WHAT THE TASK REQUIRES
Starting at the first line of the data below, repeat each line word for word up to and including the line with "Rendered at 900 by 750 pixels.".

Content starts

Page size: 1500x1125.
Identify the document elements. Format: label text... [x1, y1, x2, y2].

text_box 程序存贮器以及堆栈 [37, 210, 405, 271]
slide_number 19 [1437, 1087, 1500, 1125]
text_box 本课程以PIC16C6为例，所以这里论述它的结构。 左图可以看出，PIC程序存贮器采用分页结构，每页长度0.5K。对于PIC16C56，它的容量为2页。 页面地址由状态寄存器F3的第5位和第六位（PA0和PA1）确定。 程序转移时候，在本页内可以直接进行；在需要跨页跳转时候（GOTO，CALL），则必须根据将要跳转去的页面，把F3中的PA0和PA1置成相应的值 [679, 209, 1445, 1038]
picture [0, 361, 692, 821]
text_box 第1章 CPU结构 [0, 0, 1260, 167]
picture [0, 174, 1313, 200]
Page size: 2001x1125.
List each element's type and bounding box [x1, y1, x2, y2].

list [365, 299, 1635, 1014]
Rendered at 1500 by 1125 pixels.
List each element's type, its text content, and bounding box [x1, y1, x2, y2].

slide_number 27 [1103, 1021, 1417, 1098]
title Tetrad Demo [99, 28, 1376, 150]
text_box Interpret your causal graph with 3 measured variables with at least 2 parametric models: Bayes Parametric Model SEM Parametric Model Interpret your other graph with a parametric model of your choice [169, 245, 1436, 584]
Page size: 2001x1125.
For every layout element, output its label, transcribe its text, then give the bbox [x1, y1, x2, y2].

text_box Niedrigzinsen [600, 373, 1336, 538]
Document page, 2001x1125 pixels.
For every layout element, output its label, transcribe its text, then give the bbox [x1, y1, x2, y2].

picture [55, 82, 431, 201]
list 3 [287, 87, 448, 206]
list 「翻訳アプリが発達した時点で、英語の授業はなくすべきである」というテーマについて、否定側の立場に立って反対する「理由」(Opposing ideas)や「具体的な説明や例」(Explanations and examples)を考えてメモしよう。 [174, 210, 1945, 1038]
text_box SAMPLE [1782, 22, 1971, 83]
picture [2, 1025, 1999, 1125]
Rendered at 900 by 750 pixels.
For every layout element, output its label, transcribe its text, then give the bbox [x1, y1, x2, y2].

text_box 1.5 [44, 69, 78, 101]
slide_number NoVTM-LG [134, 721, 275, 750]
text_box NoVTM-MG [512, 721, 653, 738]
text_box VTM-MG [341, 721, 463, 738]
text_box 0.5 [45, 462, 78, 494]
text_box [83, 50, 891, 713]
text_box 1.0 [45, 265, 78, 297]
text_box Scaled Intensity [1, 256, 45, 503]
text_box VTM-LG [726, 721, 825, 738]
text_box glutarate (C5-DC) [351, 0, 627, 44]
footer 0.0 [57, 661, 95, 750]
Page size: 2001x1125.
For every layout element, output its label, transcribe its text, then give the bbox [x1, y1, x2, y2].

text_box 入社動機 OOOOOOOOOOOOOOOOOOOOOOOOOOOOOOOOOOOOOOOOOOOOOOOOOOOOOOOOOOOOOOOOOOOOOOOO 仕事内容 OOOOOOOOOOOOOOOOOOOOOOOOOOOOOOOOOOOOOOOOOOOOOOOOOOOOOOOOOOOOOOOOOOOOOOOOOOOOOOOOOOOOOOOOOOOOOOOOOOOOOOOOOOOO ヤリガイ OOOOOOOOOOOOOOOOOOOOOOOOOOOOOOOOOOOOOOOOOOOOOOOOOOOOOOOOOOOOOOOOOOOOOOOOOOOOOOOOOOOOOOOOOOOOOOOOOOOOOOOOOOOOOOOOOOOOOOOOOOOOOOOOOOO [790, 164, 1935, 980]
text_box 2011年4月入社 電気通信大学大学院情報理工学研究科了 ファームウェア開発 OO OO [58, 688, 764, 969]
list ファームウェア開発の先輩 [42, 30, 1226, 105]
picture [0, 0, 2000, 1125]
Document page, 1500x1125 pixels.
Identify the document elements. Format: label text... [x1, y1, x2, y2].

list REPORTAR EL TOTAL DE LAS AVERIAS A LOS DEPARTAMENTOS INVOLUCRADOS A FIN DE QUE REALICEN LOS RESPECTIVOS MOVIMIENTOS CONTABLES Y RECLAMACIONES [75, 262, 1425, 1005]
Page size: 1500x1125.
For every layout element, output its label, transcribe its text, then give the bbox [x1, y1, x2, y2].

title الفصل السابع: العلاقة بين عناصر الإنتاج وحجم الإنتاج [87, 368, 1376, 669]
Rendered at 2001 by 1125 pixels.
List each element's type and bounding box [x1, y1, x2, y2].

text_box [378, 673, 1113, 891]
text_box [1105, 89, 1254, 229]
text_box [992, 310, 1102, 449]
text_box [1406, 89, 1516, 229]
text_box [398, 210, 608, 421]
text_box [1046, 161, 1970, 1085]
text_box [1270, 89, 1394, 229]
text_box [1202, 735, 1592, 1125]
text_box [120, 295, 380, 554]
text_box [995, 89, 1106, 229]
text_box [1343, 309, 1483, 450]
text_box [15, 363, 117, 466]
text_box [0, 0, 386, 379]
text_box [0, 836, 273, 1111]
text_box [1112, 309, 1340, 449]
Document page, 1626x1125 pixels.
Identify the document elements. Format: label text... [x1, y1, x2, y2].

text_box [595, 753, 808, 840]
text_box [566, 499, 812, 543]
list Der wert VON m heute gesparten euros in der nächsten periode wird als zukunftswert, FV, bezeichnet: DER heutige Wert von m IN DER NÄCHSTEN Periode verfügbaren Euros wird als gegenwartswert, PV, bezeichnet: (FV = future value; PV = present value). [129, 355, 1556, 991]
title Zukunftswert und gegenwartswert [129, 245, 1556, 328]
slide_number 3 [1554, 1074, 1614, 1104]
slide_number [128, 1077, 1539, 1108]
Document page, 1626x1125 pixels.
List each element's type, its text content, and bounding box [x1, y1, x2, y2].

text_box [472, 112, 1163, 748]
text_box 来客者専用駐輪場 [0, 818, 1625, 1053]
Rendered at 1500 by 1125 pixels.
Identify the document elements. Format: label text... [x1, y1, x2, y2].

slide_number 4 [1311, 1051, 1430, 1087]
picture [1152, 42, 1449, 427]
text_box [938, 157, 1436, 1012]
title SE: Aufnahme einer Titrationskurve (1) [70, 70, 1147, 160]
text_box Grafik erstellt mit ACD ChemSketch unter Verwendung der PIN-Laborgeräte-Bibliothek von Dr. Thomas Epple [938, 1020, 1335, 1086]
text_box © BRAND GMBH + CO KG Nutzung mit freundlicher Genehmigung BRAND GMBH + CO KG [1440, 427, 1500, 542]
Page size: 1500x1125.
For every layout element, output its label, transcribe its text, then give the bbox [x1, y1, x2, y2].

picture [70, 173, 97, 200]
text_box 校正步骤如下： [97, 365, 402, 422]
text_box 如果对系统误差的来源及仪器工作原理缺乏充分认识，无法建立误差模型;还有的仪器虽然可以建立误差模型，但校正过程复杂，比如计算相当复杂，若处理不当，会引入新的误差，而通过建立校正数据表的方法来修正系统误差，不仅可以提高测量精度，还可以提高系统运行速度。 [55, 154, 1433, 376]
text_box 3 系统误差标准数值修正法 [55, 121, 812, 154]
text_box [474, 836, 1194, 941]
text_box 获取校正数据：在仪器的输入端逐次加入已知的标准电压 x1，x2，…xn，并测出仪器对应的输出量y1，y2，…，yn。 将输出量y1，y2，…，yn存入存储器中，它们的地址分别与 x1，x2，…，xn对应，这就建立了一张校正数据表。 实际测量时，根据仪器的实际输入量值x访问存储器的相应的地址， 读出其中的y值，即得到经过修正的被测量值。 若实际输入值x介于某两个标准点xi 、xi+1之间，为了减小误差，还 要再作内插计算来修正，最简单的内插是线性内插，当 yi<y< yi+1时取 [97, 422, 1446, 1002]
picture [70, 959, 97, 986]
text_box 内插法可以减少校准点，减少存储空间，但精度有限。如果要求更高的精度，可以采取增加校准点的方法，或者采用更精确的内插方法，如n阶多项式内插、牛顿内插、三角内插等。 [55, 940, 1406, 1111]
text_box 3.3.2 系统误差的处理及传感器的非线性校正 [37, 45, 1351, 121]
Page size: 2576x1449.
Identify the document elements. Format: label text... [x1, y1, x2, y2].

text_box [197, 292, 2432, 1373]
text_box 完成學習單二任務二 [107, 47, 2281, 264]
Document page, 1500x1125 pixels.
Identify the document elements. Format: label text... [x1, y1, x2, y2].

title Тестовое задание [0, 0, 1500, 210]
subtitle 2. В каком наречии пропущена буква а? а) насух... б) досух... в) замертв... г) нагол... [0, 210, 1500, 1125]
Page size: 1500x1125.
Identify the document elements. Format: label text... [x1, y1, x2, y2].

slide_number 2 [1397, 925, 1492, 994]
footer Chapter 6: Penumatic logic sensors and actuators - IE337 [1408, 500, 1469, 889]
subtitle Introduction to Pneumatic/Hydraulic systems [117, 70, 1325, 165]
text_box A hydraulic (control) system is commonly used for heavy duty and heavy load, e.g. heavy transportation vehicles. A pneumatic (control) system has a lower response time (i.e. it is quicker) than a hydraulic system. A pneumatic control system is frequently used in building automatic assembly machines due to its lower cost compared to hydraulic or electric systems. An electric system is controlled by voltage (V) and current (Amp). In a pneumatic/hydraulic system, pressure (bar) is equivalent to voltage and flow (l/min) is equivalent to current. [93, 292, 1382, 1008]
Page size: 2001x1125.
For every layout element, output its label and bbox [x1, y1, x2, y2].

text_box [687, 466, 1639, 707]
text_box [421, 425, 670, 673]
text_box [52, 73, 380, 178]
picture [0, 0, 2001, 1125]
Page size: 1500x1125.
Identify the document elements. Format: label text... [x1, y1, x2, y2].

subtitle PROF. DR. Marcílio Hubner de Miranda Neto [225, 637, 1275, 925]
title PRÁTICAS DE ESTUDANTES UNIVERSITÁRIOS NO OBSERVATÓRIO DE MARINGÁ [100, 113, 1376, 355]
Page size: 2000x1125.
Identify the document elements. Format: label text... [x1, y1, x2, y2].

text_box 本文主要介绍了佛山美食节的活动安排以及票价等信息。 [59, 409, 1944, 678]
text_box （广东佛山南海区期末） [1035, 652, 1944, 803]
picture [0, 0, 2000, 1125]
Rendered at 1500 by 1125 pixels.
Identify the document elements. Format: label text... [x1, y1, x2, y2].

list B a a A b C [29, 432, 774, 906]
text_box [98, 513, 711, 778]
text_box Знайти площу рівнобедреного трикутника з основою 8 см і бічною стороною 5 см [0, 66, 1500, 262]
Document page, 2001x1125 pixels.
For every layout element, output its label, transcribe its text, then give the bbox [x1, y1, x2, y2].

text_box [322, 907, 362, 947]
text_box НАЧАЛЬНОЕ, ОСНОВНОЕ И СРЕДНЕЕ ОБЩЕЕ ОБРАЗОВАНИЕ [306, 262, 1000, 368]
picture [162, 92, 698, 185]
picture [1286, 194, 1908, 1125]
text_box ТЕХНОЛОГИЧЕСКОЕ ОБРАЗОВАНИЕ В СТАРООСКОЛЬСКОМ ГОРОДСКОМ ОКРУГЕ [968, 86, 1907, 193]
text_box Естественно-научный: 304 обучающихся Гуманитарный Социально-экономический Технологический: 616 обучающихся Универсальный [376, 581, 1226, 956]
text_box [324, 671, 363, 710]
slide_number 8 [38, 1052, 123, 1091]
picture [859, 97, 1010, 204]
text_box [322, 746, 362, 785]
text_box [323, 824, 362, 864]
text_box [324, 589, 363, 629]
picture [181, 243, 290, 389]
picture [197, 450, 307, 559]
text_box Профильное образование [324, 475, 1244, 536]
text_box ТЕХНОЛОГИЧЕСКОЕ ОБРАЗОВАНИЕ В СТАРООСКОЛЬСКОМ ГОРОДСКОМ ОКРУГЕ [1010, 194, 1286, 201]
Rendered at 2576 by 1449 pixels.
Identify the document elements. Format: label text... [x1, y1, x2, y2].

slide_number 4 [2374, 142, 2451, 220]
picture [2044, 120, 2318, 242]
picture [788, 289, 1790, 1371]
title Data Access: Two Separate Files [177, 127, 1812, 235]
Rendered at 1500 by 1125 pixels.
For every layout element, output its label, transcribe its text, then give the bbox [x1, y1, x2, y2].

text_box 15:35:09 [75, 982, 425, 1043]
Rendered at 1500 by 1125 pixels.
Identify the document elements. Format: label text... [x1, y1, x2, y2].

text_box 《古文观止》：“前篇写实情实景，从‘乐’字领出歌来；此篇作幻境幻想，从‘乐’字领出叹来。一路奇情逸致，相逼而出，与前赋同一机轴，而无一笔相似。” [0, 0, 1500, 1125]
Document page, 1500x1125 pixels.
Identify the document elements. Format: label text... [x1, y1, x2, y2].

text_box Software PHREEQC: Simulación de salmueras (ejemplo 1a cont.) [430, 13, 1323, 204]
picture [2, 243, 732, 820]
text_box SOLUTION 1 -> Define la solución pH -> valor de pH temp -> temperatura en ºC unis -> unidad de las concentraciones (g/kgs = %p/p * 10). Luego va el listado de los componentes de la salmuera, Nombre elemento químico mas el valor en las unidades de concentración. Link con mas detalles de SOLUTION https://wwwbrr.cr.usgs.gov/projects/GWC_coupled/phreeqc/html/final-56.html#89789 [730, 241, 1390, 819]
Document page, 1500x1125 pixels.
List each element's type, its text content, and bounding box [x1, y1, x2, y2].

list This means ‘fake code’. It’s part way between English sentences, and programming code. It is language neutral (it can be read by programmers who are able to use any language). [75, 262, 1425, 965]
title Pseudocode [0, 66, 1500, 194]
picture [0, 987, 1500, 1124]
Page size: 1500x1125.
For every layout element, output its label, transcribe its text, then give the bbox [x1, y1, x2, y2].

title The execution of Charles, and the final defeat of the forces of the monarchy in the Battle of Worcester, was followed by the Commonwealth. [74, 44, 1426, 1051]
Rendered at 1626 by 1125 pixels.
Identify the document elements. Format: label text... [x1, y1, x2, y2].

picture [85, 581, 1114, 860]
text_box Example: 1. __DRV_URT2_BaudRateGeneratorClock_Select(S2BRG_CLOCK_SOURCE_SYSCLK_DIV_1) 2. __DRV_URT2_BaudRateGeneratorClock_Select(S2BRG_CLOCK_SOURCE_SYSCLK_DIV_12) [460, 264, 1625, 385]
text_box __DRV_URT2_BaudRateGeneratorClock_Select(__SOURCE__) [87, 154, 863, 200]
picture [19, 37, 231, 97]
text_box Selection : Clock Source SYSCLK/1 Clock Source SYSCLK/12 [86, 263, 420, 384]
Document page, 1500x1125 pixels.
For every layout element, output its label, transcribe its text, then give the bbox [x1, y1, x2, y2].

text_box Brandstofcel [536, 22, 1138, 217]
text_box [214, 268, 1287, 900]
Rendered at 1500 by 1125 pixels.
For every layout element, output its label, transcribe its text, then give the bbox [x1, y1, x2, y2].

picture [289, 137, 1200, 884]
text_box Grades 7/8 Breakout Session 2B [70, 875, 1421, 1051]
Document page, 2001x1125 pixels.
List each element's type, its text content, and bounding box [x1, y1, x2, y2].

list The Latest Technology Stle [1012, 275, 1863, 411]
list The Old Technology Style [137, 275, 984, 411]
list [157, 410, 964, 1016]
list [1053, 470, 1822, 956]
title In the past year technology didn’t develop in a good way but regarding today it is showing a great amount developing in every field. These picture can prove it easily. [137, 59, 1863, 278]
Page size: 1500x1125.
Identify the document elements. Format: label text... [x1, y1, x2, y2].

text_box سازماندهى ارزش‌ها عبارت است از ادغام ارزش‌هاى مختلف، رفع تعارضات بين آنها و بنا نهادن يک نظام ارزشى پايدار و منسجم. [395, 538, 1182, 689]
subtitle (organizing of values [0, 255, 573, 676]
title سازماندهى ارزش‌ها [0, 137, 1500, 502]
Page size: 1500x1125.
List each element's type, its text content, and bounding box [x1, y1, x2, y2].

Content ends

RESULT OF THIS EXERCISE
Page size: 1500x1125.
Identify the document elements. Format: label text... [x1, y1, x2, y2].

text_box 程序存贮器以及堆栈 [37, 210, 405, 271]
slide_number 19 [1437, 1087, 1500, 1125]
text_box 本课程以PIC16C6为例，所以这里论述它的结构。 左图可以看出，PIC程序存贮器采用分页结构，每页长度0.5K。对于PIC16C56，它的容量为2页。 页面地址由状态寄存器F3的第5位和第六位（PA0和PA1）确定。 程序转移时候，在本页内可以直接进行；在需要跨页跳转时候（GOTO，CALL），则必须根据将要跳转去的页面，把F3中的PA0和PA1置成相应的值 [679, 209, 1445, 1038]
picture [0, 361, 692, 821]
text_box 第1章 CPU结构 [0, 0, 1260, 167]
picture [0, 174, 1313, 200]
Page size: 2001x1125.
List each element's type and bounding box [x1, y1, x2, y2].

list [365, 299, 1635, 1014]
Rendered at 1500 by 1125 pixels.
List each element's type, its text content, and bounding box [x1, y1, x2, y2].

slide_number 27 [1103, 1021, 1417, 1098]
title Tetrad Demo [99, 28, 1376, 150]
text_box Interpret your causal graph with 3 measured variables with at least 2 parametric models: Bayes Parametric Model SEM Parametric Model Interpret your other graph with a parametric model of your choice [169, 245, 1436, 584]
Page size: 2001x1125.
For every layout element, output its label, transcribe its text, then give the bbox [x1, y1, x2, y2].

text_box Niedrigzinsen [600, 373, 1336, 538]
Document page, 2001x1125 pixels.
For every layout element, output its label, transcribe its text, then give the bbox [x1, y1, x2, y2].

picture [55, 82, 431, 201]
list 3 [287, 87, 448, 206]
list 「翻訳アプリが発達した時点で、英語の授業はなくすべきである」というテーマについて、否定側の立場に立って反対する「理由」(Opposing ideas)や「具体的な説明や例」(Explanations and examples)を考えてメモしよう。 [174, 210, 1945, 1038]
text_box SAMPLE [1782, 22, 1971, 83]
picture [2, 1025, 1999, 1125]
Rendered at 900 by 750 pixels.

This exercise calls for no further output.